:: TEXT PROVIDED ::
--------

These exercises provide a form of moving meditation, allowing people in recovery to increase self-awareness while helping the mind to stay focused on the present. The exercises are fluid and slow, but the mind is processing, working and sorting. The healing could be happening just below the surface, but the results might be easy for the person to feel on a daily basis. While a study in the Journal of Affective Disorders suggests that studies on yoga haven’t come to conclusive results in terms of effectiveness, anecdotal evidence suggests that people really benefit from the exercises, and they’re commonly included in treatment programs for addiction as a result.
Exercise programs can also provide people with an outlet for their time and creativity. When they’re under the influence of drugs, they may spend all their spare time looking for drugs, taking drugs or recovering from drugs. Exercise can provide people with a new hobby and a less destructive way to fill up the days. These classes could be the beginning of a healthy new passion that will continue to support people for the rest of their lives.
How Exercise Helps With Recovery
While feeling physically fit and mentally sound might be beneficial for almost anyone, people with addictions might also encounter other benefits through the development of a regular exercise routine. For example, clinical research on the benefits of exercise published in Mental Health and Physical Activity followed a group of drug-addicted patients who participated in a three-month aerobic exercise class as part of a comprehensive drug rehab program.
Cardiovascular exercise can boost the brain’s production of neurotransmitters that support emotional stability and a sense of well-being, like dopamine, serotonin and norepinephrine. Many illicit drugs interfere with the production of these chemicals, causing the intense cravings and emotional instability that characterize addiction. People become accustomed to accessing large amounts of these chemicals on a regular basis, and they may feel as though their lives are just not worthwhile unless they can feel the effects of these chemicals. Exercise provides a natural and healthy route to the neurotransmitters these people need, allowing them to break a psychological addiction to drugs. When they exercise, they won’t need pills or hits of drugs. They’ll have the same benefit while they’re helping their bodies with exercise.

--------

Transcribed page contents:
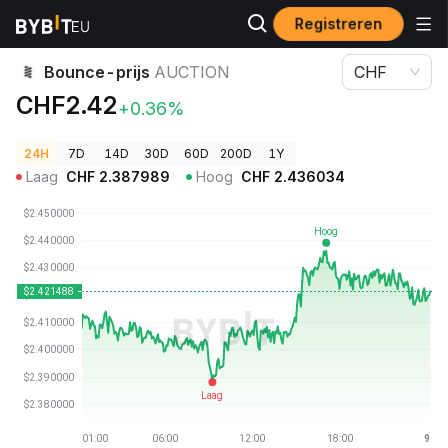
Registreren
Cryptoprijzen
Bounce-prijs AUCTION
Bounce-prijs
AUCTION
CHF
CHF2.42
+0.36%
24H
7D
14D
30D
60D
200D
1Y
Laag
CHF
2.387989
Hoog
CHF
2.436034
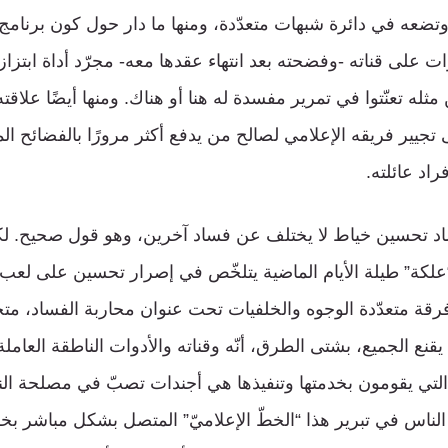
تضعه في دائرة شبهات متعدّدة، ومنها ما دار حول كون برنامج 
ات على قناته -وفضحته بعد انتهاء عقدها معه- مجرّد أداة ابتزا
ه تعنّتوا في تمرير مفسدة له هنا أو هناك. ومنها أيضًا علاقته
 تجيير فريقه الإعلامي لصالح من يدفع أكثر مرورًا بالفضائح ال
اد عائلته.
د تحسين خياط لا يختلف عن فساد آخرين، وهو قول صحيح. لكن
لكة” طيلة الأيام الماضية يتلخّص في إصرار تحسين على لعب 
رقة متعدّدة الوجوه والخلفيات تحت عنوان محاربة الفساد، متج
يقنع الجميع، بشتى الطرق، أنّه وقناته والأدوات الناطقة العاملة
ت التي يقومون بخدمتها وتنفيذها هي أجندات تصبّ في مصلحة ال
ناس في تبرير هذا “الخطّ الإعلاميّ” المتصل بشكل مباشر بخط 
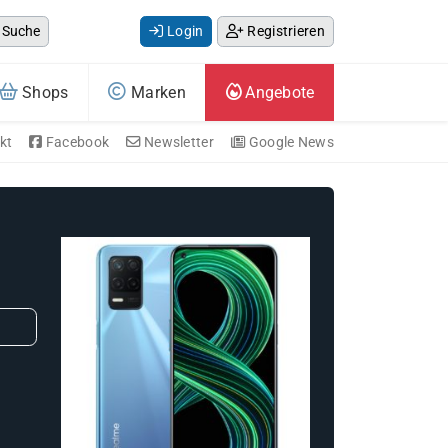
Suche
Login
Registrieren
Shops
Marken
Angebote
kt
Facebook
Newsletter
Google News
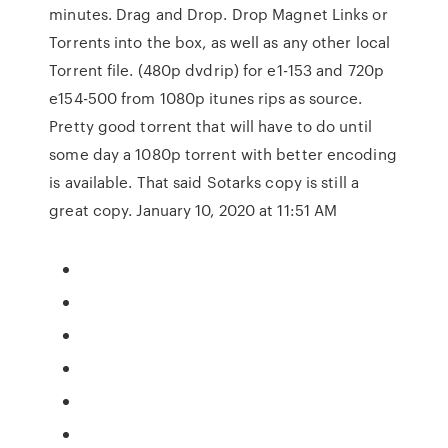
minutes. Drag and Drop. Drop Magnet Links or
Torrents into the box, as well as any other local
Torrent file. (480p dvdrip) for e1-153 and 720p
e154-500 from 1080p itunes rips as source.
Pretty good torrent that will have to do until
some day a 1080p torrent with better encoding
is available. That said Sotarks copy is still a
great copy. January 10, 2020 at 11:51 AM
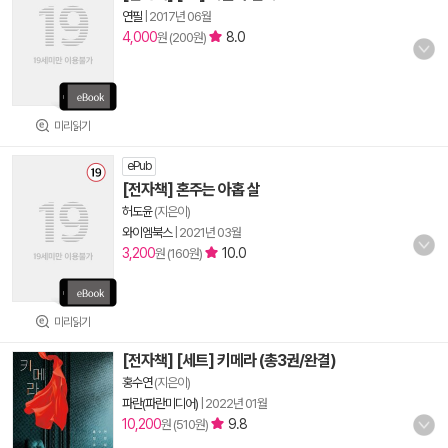
연필
|
2017년 06월
4,000
8.0
원 (200원)
미리읽기
ePub
[전자책] 혼주는 아홉 살
허도윤
(지은이)
와이엠북스
|
2021년 03월
3,200
10.0
원 (160원)
미리읽기
[전자책] [세트] 키메라 (총3권/완결)
홍수연
(지은이)
파란(파란미디어)
|
2022년 01월
10,200
9.8
원 (510원)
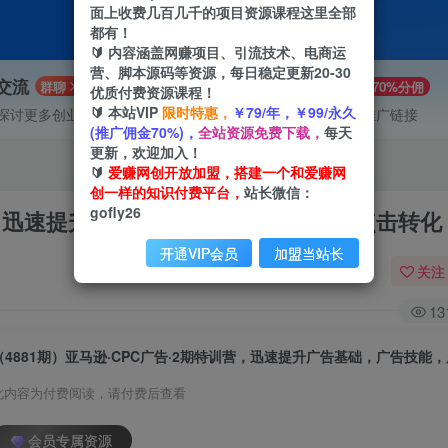
面上收费几百几千的项目资源课程这里全部
都有！
🔰 内容涵盖网赚项目、引流技术、电商运
营、脚本源码等资源，每日稳定更新20-30
P交流
VIP推广
群聊
70%分佣
优质付费资源课程！
🔰 本站VIP
限时特惠，
￥79/年，￥99/永久
探讨更多创业项目路子。
会员专属推广链接
(推广佣金70%)，
全站资源免费下载，
每天
更新，欢迎加入！
🔰
爱赚网创开放加盟，搭建一个和爱赚网
创一样的知识付费平台，
站长微信：
gofly26
训营，迅速提升广告基础，广告技能，广告点击转化
开通VIP会员
加盟当站长
关注
13
此内容为付费阅读，请付费后查看
会员专属资源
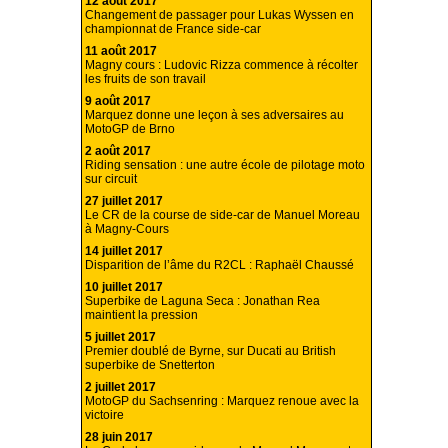
12 août 2017
Changement de passager pour Lukas Wyssen en
championnat de France side-car
11 août 2017
Magny cours : Ludovic Rizza commence à récolter
les fruits de son travail
9 août 2017
Marquez donne une leçon à ses adversaires au
MotoGP de Brno
2 août 2017
Riding sensation : une autre école de pilotage moto
sur circuit
27 juillet 2017
Le CR de la course de side-car de Manuel Moreau
à Magny-Cours
14 juillet 2017
Disparition de l’âme du R2CL : Raphaël Chaussé
10 juillet 2017
Superbike de Laguna Seca : Jonathan Rea
maintient la pression
5 juillet 2017
Premier doublé de Byrne, sur Ducati au British
superbike de Snetterton
2 juillet 2017
MotoGP du Sachsenring : Marquez renoue avec la
victoire
28 juin 2017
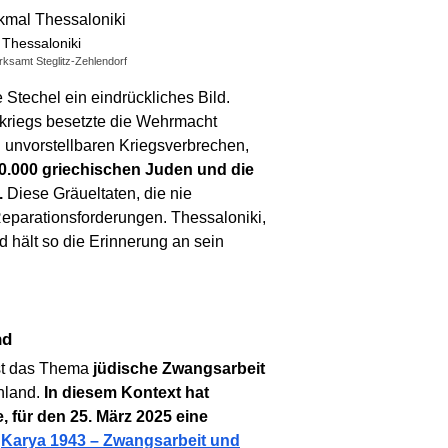
Thessaloniki
irksamt Steglitz-Zehlendorf
e Stechel ein eindrückliches Bild.
kriegs besetzte die Wehrmacht
 unvorstellbaren Kriegsverbrechen,
0.000 griechischen Juden und die
.
Diese Gräueltaten, die nie
 Reparationsforderungen. Thessaloniki,
 hält so die Erinnerung an sein
nd
ist das Thema
jüdische Zwangsarbeit
enland.
In diesem Kontext hat
te, für den 25. März 2025 eine
„Karya 1943 – Zwangsarbeit und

--------

:: REQUIRED ACTION 1 ::
Could you turn the paragraph of the passage on exercise in addiction recovery that begins "Exercise programs can also provide" into a short bulleted list of its main points?
:: REQUIRED ACTION 2 ::
Can you resume the passage on exercise in addiction recovery, picking up right after its last sentence, "They'll have the same benefit while they're helping their bodies with exercise"?
These items come from a separate source.

:: EXPECTED OUTPUT 1 ::
- Exercise programs give people an outlet for their time and creativity.
- Under the influence of drugs, people may spend all their spare time looking for, taking or recovering from drugs.
- Exercise offers a new hobby and a less destructive way to fill the days.
- These classes could start a healthy new passion that supports people for the rest of their lives.

:: EXPECTED OUTPUT 2 ::
Can Exercise Become an Addiction?
When exercise is integrated into a complete recovery plan, it can be a powerful tool for overcoming addiction.
But for some people who are recovering from drug or alcohol abuse, exercise itself becomes a substitute for the compulsive behavior. They may become hooked on the chemicals the brain releases during a bout of rigorous exercise, and they may feel a desperate need to exercise in order to get those chemicals.
Instead of feeling better with the addition of exercise, researchers writing in the journal Sports Medicine suggest that exercise-addicted people feel worse, with symptoms that look a lot like depression. Warning signs of an exercise addiction like this include:
- Insisting on sticking to a rigorous regimen, even when injured or sick
- Skipping recovery meetings or counseling sessions in order to work out instead
- Exercising instead of spending time with time with family or friends or engaging in other sober activities
- Feeling compelled to keep pushing, instead of feeling happy with the goals reached in the exercise program
This kind of problem can be treated via the same techniques used in a drug or alcohol addiction program, and treatment programs that use exercise are careful to watch their clients to ensure that they don’t begin to develop an unhealthy dependence on an intervention that’s designed to help them feel better. Treatment programs might also include questions regarding exercise in their follow-up interviews in the aftercare process, just to ensure that exercise-related problems don’t develop when the treatment program is complete.